§ **RECORDS SHOWN**:
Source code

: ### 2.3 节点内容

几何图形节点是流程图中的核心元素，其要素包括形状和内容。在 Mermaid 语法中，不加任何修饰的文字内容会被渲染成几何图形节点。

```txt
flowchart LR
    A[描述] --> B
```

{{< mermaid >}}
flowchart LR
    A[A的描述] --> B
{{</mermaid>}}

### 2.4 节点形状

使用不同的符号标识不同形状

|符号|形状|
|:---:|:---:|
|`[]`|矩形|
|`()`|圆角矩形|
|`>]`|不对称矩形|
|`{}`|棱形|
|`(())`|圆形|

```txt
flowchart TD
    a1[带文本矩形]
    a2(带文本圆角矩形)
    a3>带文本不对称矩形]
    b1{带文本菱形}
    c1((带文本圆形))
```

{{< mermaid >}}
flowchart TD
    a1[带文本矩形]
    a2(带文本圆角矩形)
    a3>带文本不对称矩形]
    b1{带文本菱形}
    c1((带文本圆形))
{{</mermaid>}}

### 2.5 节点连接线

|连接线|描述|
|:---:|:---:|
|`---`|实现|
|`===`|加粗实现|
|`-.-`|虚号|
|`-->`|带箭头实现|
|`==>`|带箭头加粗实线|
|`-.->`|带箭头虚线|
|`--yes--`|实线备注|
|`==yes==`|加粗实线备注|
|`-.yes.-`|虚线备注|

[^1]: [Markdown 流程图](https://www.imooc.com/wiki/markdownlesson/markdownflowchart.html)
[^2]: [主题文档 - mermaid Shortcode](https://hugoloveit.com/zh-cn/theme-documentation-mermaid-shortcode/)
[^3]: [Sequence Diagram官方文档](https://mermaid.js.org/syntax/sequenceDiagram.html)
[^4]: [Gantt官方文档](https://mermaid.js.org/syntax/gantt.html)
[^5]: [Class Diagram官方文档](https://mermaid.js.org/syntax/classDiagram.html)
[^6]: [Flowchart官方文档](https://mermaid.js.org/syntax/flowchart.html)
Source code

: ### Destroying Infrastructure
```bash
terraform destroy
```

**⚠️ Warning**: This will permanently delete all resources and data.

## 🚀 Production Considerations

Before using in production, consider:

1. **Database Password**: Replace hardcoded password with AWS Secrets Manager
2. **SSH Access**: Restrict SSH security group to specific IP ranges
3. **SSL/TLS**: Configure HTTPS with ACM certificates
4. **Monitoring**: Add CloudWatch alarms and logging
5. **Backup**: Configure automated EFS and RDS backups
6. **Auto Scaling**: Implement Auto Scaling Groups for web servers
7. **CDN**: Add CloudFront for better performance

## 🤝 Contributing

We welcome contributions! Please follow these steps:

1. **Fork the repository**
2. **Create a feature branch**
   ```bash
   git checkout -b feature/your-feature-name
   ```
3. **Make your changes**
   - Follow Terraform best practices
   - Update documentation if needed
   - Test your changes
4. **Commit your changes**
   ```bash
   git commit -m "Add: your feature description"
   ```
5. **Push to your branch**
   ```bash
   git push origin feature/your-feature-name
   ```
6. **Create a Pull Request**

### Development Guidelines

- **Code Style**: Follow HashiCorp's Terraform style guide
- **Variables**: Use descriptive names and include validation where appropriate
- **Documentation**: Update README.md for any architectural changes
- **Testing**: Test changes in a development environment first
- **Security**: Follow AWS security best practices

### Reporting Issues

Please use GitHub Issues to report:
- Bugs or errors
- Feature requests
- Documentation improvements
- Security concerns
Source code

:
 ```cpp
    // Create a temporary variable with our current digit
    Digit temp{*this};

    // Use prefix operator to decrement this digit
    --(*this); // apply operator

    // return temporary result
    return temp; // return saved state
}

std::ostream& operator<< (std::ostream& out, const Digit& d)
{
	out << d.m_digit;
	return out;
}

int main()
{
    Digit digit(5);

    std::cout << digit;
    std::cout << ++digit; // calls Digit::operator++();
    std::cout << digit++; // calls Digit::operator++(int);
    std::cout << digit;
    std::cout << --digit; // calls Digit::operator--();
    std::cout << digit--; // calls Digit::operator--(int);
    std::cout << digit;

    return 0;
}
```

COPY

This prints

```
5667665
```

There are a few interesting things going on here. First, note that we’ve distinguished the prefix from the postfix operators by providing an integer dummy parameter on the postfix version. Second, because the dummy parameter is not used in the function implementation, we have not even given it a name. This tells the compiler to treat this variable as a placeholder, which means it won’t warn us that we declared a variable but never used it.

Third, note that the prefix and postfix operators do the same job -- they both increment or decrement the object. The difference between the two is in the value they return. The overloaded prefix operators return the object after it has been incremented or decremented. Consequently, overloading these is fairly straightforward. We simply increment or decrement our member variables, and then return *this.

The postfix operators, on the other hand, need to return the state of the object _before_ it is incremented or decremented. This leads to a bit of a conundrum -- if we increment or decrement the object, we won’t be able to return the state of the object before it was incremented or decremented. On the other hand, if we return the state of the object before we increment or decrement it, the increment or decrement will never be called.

§ **ABOUT THIS TASK**:
Show me each line of the listing above with "operators" in it.

§ **FINAL ANSWER**:
There are a few interesting things going on here. First, note that we’ve distinguished the prefix from the postfix operators by providing an integer dummy parameter on the postfix version. Second, because the dummy parameter is not used in the function implementation, we have not even given it a name. This tells the compiler to treat this variable as a placeholder, which means it won’t warn us that we declared a variable but never used it.
Third, note that the prefix and postfix operators do the same job -- they both increment or decrement the object. The difference between the two is in the value they return. The overloaded prefix operators return the object after it has been incremented or decremented. Consequently, overloading these is fairly straightforward. We simply increment or decrement our member variables, and then return *this.
The postfix operators, on the other hand, need to return the state of the object _before_ it is incremented or decremented. This leads to a bit of a conundrum -- if we increment or decrement the object, we won’t be able to return the state of the object before it was incremented or decremented. On the other hand, if we return the state of the object before we increment or decrement it, the increment or decrement will never be called.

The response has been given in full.